We live in an era that constantly preaches positivist messages that sell us a sweetened panorama. Let’s face it: the “if you want to, you can” has many hidden gears.
In the fashion industry, the number of young people who start their own business as soon as they leave the School of Design coincides alarmingly with the number of young people who fail to do so. The virus is usually always the same: lack of experience. For every designer who consecrates himself as an eminence shortly after finishing his studies, with a profitable and popular firm of his own, there is a very high number of recent graduates who are left behind with their project. The Alexander Wang case is, without a doubt, an astonishing exception. But the fame acquired by trajectories such as his eclipses figures that call for prudence in expectations.
Anna Wintour herself advised at a conference in Central Saint Martins to postpone the idea of launching one’s own business. “I personally would advise you to think carefully,” she said. “And that you first consider working for a designer or a company whose work you admire”.

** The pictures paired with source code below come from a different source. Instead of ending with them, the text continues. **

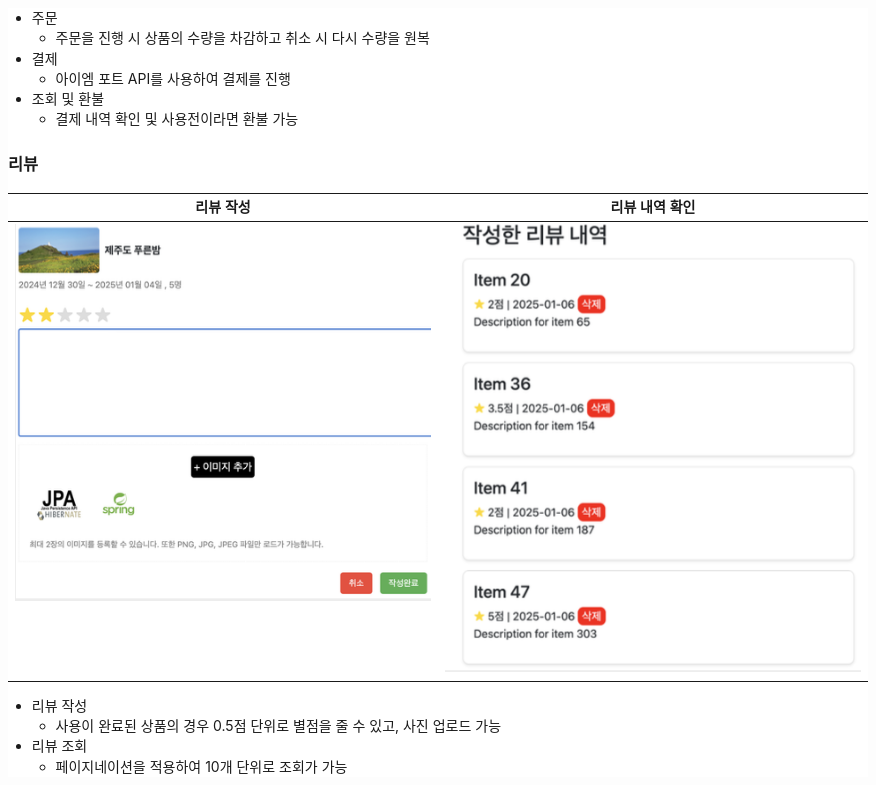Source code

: 
* 주문
  * 주문을 진행 시 상품의 수량을 차감하고 취소 시 다시 수량을 원복
* 결제 
  * 아이엠 포트 API를 사용하여 결제를 진행
* 조회 및 환불
  * 결제 내역 확인 및 사용전이라면 환불 가능

### 리뷰

|                       리뷰 작성                       |                     리뷰 내역 확인                     |
|:-------------------------------------------------:|:------------------------------------------------:|
| <img src="/assets/review/write.png" width="750"/> | <img src="/assets/review/list.png" width="750"/> |
* 리뷰 작성
  * 사용이 완료된 상품의 경우 0.5점 단위로 별점을 줄 수 있고, 사진 업로드 가능
* 리뷰 조회
  * 페이지네이션을 적용하여 10개 단위로 조회가 가능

Having a firm of your own is not just about designing dream garments and achieving a unique identity. Behind it all there is a complex process of commercial management, as with all other businesses. Developing your creativity in the academic world and learning to design, create and sell in the School is only a previous step that does not prepare you completely to launch into the business world. That the current market situation is complicated is nothing new. But paradoxically this scenario makes many young people, instead of acquiring enough patience to learn within a company, decide to launch with their own due to an overconfidence and a stormy frustration because of the difficulty of reaching a role they are passionate about in the industry.
Being self-taught is not easy. Knowing how to handle relationships with retailers or how to manage the gross margin are some examples of important business concepts that it is essential to control. And that you can only truly learn from experience. They seem to be boring subjects, which unfortunately are far removed from the idyll of creative freedom and artistic madness that it is possible to develop during studies. But let’s keep our feet on the ground: fashion, besides being an art, is also an industry.
A good example of this development is the French designer Alexandre Mattiussi. Today, his firm AMI has already consolidated its place in the industry and is a profitable business with a lot of value. But Mattiussi has seen both sides of the coin: a year after graduating, he launched his own firm and, he confesses, got out of control. He had already worked with Dior for a year, but it wasn’t enough. Later, he spent several years working with Givenchy and Marc Jacobs. An experience that made him realize that, as he himself says, “he had no idea”. Interning in several fashion brands for a considerable time made him learn what was necessary and, this time, succeed with his own brand.
Working for a big firm helps a designer learn basic things, but not very noticeable from the outside. Above all, they are essential to succeed in running a business of their own. The stories of designers who give a boom and become a viral phenomenon are very rare, even though they make a lot of noise. At Highxtar we already told you that there are many designers who, despite having achieved international fame, don’t want to have their own brand. In reality, having an own label is a personal decision that only concerns oneself. But it is important to understand that obstacles exist, experience is important and a realistic perspective is essential in the business world.